A lot has happened, and nothing has happened since my last blog entry. I am still here in Sucre struggling to make my next move. But first, an update on my activities since the chime of the New Year:
I spent the month of February on an island in the Caribbean. My girlfriend, Silvia, accompanied me for the first two weeks and flew back while I stayed on for an additional two (the bike stayed at my apartment for this trip). “The Island” had long been on my list of places to visit as all my life I had heard family stories about what had happened there. Back in Guatemala I had bought the appropriate travel guide and started talking to my father about the trip. During our conversations on Skype we would go over Google Earth satellite photos on our respective computers. “Does that look the right place?” “Is that the bridge you remember?” Over a series of calls and sending screen shots of map images back and forth he was finally convinced that he had found the house where his father had died. My grandfather. Dad lived in the house as a 12-years old in 1953, while his father was stationed there with the U.S Army - until the time of this death at the age of 39.
It was an excellent opportunity to talk more with my dad about this pivotal point in his life and learn more about my biological grandfather. I ordered a digital recorder from Amazon so that Dad could reminisce at will and send me his thoughts via email. I was never that close to the grandfathers that I had growing up - I don’t think either of them had ever picked up a baseball, as they just were not those kinds of guys. Though they were loving and had their qualities. As a kid I always envisioned that my “other grandfather” would have been the type to teach me how to throw a curve ball while sneaking in a few bawdy jokes every once in awhile. He would have been that kind of guy.
I was enjoying the conversations with Dad, but at the same time I was in awe of the technology that we were using. Having taken much of it for granted before, I kept thinking about how far things have come in my own lifetime. Not that long ago (okay, quite awhile ago) President Kennedy and his staff were scanning over fuzzy black and white photos from U2 spy planes, contemplating if what they were looking at was a stockpile of nuclear missiles or a truckload of drainage pipes in route to a new road works project. Now, here we were talking clearly, with video, some 8,000-miles away from each other looking at the same maps almost in real time taking a virtual tour of a neighborhood in a foreign country asking, “is that it?” And, it was free!

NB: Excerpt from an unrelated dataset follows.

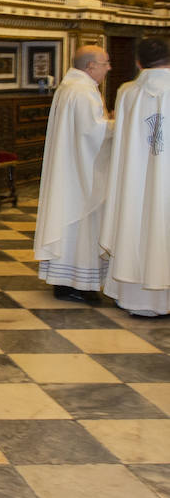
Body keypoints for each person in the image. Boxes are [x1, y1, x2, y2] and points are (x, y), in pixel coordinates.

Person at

Once ready, the trip had alluded in Guatemala and once again while in Colombia. I had largely given up on the idea, but then thought my time here in Bolivia would be my last chance before leaving the continent. Finally on the island, and after Silvia had left, I enlisted the help of a local that I had befriended, “my fixer”, and we set out in a 1953 Pontiac taxi to find our key landmark -the long defunct dog track. From there we walked towards the creek along the main double lane boulevard stopping once to ask for directions, showing my Google Map print out, crossed over a small bridge and walked up a typical residential street. There it was, after so many conversations and daydreams about finding it, there it was right in front of me. A house.
Outside of my quest to find the house, I had never really thought about what I was expecting to get out of the experience. Maybe I thought it would bring me closer to something that I had always felt cheated on, or maybe feel closer to my dad, but standing in front of the house I felt nothing more than if I had been standing in the front of the house next door, or if I were to turn around and face that house. I waited, but nothing came. Sure, I envisioned my young father and uncles playing in the creek, or riding the horse that kept in the vacant lot, but no parting of the clouds or bolt of lightning occurred, just a mild sense of accomplishment.
Walking away I noticed a woman sleeping in a rocker on the upstairs porch next door, obviously into her 80’s or more. It was the house were all the kids, my aunt and uncles, were taken when my grandfather collapsed of a heart-attack while loading a moving van - they were in the process of moving to a new house cross-town. Suddenly, there was a glimmer of hope of a personal connection. I had my fixer friend Vivian ask the younger man, assumingly the son, in the driveway how long they had lived there. “Only two years. Why?” Never mind.
It was meaningful project and I am thankful that I was able to go through with it, but it was also another example of the journey outshining the destination.